Pull out every line of the material below that contains the word "hair".

··· SUPPLIED MATERIAL

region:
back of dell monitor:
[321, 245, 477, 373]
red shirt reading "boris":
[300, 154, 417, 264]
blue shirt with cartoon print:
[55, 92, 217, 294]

······
··· SUPPLIED MATERIAL

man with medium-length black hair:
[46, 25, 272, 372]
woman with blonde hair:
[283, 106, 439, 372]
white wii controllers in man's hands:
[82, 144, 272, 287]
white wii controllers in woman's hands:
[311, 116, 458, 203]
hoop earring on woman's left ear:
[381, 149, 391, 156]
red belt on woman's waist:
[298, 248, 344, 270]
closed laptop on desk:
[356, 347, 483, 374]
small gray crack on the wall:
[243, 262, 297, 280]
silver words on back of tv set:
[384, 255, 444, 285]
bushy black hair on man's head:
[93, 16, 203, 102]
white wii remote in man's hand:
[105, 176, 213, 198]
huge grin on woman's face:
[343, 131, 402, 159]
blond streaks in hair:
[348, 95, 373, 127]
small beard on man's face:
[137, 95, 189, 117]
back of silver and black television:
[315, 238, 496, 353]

······

*RESPONSE AREA*:
man with medium-length black hair:
woman with blonde hair:
bushy black hair on man's head:
blond streaks in hair:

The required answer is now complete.